START Information provided

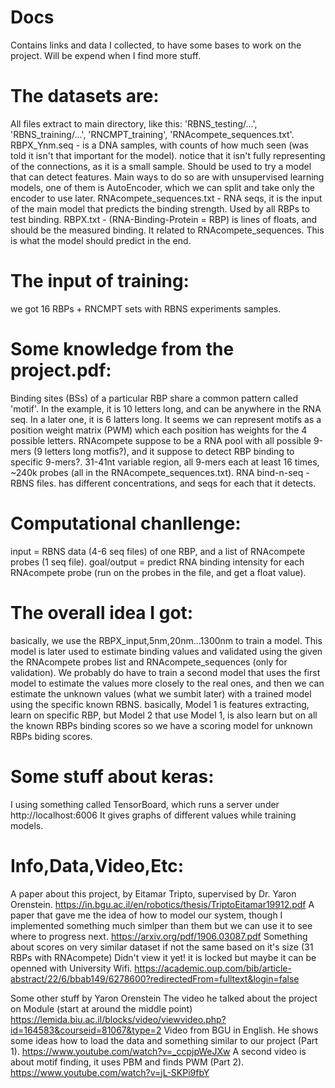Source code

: # Docs
Contains links and data I collected, to have some bases to work on the project. Will be expend when I find more stuff.

# The datasets are:
All files extract to main directory, like this: 'RBNS_testing/...', 'RBNS_training/...', 'RNCMPT_training', 'RNAcompete_sequences.txt'.
RBPX_Ynm.seq - is a DNA samples, with counts of how much seen (was told it isn't that important for the model). notice that it isn't fully representing of the connections, as it is a small sample. Should be used to try a model that can detect features. Main ways to do so are with unsupervised learning models, one of them is AutoEncoder, which we can split and take only the encoder to use later.
RNAcompete_sequences.txt - RNA seqs, it is the input of the main model that predicts the binding strength. Used by all RBPs to test binding.
RBPX.txt - (RNA-Binding-Protein = RBP) is lines of floats, and should be the measured binding. It related to RNAcompete_sequences. This is what the model should predict in the end.

# The input of training:
we got 16 RBPs + RNCMPT sets with RBNS experiments samples.

# Some knowledge from the project.pdf:
Binding sites (BSs) of a particular RBP share a common pattern called 'motif'. 
In the example, it is 10 letters long, and can be anywhere in the RNA seq. 
In a later one, it is 6 latters long. 
It seems we can represent motifs as a position weight matrix (PWM) which each position has weights for the 4 possible letters.
RNAcompete suppose to be a RNA pool with all possible 9-mers (9 letters long motfis?), and it suppose to detect RBP binding to specific 9-mers?.
31-41nt variable region, all 9-mers each at least 16 times, ~240k probes (all in the RNAcompete_sequences.txt). 
RNA bind-n-seq - RBNS files. has different concentrations, and seqs for each that it detects.

# Computational chanllenge:
input = RBNS data (4-6 seq files) of one RBP, and a list of RNAcompete probes (1 seq file).
goal/output = predict RNA binding intensity for each RNAcompete probe (run on the probes in the file, and get a float value).

# The overall idea I got:
basically, we use the RBPX_input,5nm,20nm...1300nm to train a model. This model is later used to estimate binding values and validated using the given the RNAcompete probes list and RNAcompete_sequences (only for validation).
We probably do have to train a second model that uses the first model to estimate the values more closely to the real ones, and then we can estimate the unknown values (what we sumbit later) with a trained model using the specific known RBNS.
basically, Model 1 is features extracting, learn on specific RBP, but Model 2 that use Model 1, is also learn but on all the known RBPs binding scores so we have a scoring model for unknown RBPs biding scores.

# Some stuff about keras:
I using something called TensorBoard, which runs a server under http://localhost:6006
It gives graphs of different values while training models.

# Info,Data,Video,Etc:
A paper about this project, by Eitamar Tripto, supervised by Dr. Yaron Orenstein.
https://in.bgu.ac.il/en/robotics/thesis/TriptoEitamar19912.pdf
A paper that gave me the idea of how to model our system, though I implemented something much simlper than them but we can use it to see where to progress next.
https://arxiv.org/pdf/1906.03087.pdf
Something about scores on very similar dataset if not the same based on it's size (31 RBPs with RNAcompete)
Didn't view it yet! it is locked but maybe it can be openned with University Wifi.
https://academic.oup.com/bib/article-abstract/22/6/bbab149/6278600?redirectedFrom=fulltext&login=false

Some other stuff by Yaron Orenstein
The video he talked about the project on Module (start at around the middle point)
https://lemida.biu.ac.il/blocks/video/viewvideo.php?id=164583&courseid=81067&type=2
Video from BGU in English. He shows some ideas how to load the data and something similar to our project (Part 1).
https://www.youtube.com/watch?v=_ccpjpWeJXw
A second video is about motif finding, it uses PBM and finds PWM (Part 2).
https://www.youtube.com/watch?v=jL-SKPi9fbY

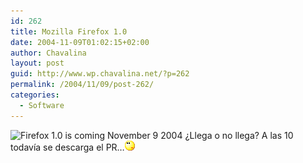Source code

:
```yaml
---
id: 262
title: Mozilla Firefox 1.0
date: 2004-11-09T01:02:15+02:00
author: Chavalina
layout: post
guid: http://www.wp.chavalina.net/?p=262
permalink: /2004/11/09/post-262/
categories:
  - Software
---
```

<img class="imgizqda" src="http://www.mozilla.org/products/firefox/firefox-preview-product.gif" alt="Firefox 1.0 is coming November 9 2004" /> ¿Llega o no llega? A las 10 todavía se descarga el PR…![emo](/imagenes/emoticonos/pensativo.gif)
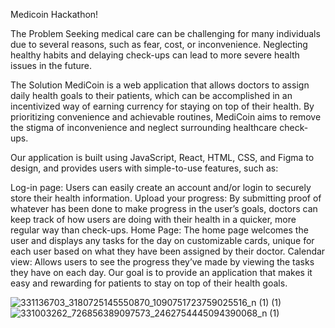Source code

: Medicoin Hackathon!

The Problem
Seeking medical care can be challenging for many individuals due to several reasons, such as fear, cost, or inconvenience. Neglecting healthy habits and delaying check-ups can lead to more severe health issues in the future.

The Solution
MediCoin is a web application that allows doctors to assign daily health goals to their patients, which can be accomplished in an incentivized way of earning currency for staying on top of their health. By prioritizing convenience and achievable routines, MediCoin aims to remove the stigma of inconvenience and neglect surrounding healthcare check-ups.

Our application is built using JavaScript, React, HTML, CSS, and Figma to design, and provides users with simple-to-use features, such as:

Log-in page: Users can easily create an account and/or login to securely store their health information.
Upload your progress: By submitting proof of whatever has been done to make progress in the user’s goals, doctors can keep track of how users are doing with their health in a quicker, more regular way than check-ups.
Home Page: The home page welcomes the user and displays any tasks for the day on customizable cards, unique for each user based on what they have been assigned by their doctor.
Calendar view: Allows users to see the progress they’ve made by viewing the tasks they have on each day.
Our goal is to provide an application that makes it easy and rewarding for patients to stay on top of their health goals.

![331136703_3180725145550870_1090751723759025516_n (1) (1)](https://user-images.githubusercontent.com/42553559/220221181-ea9f7369-4622-44ee-8e6c-dd51e1444182.png)
![331003262_726856389097573_2462754445094390068_n (1)](https://user-images.githubusercontent.com/42553559/220221192-cdb2c84b-210c-4138-af50-f053e9cee064.png)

END Information provided

Aim of the task:
Lines holding the string "images" are the answer; copy each one from the listing above.

Exercise answer:
![331136703_3180725145550870_1090751723759025516_n (1) (1)](https://user-images.githubusercontent.com/42553559/220221181-ea9f7369-4622-44ee-8e6c-dd51e1444182.png)
![331003262_726856389097573_2462754445094390068_n (1)](https://user-images.githubusercontent.com/42553559/220221192-cdb2c84b-210c-4138-af50-f053e9cee064.png)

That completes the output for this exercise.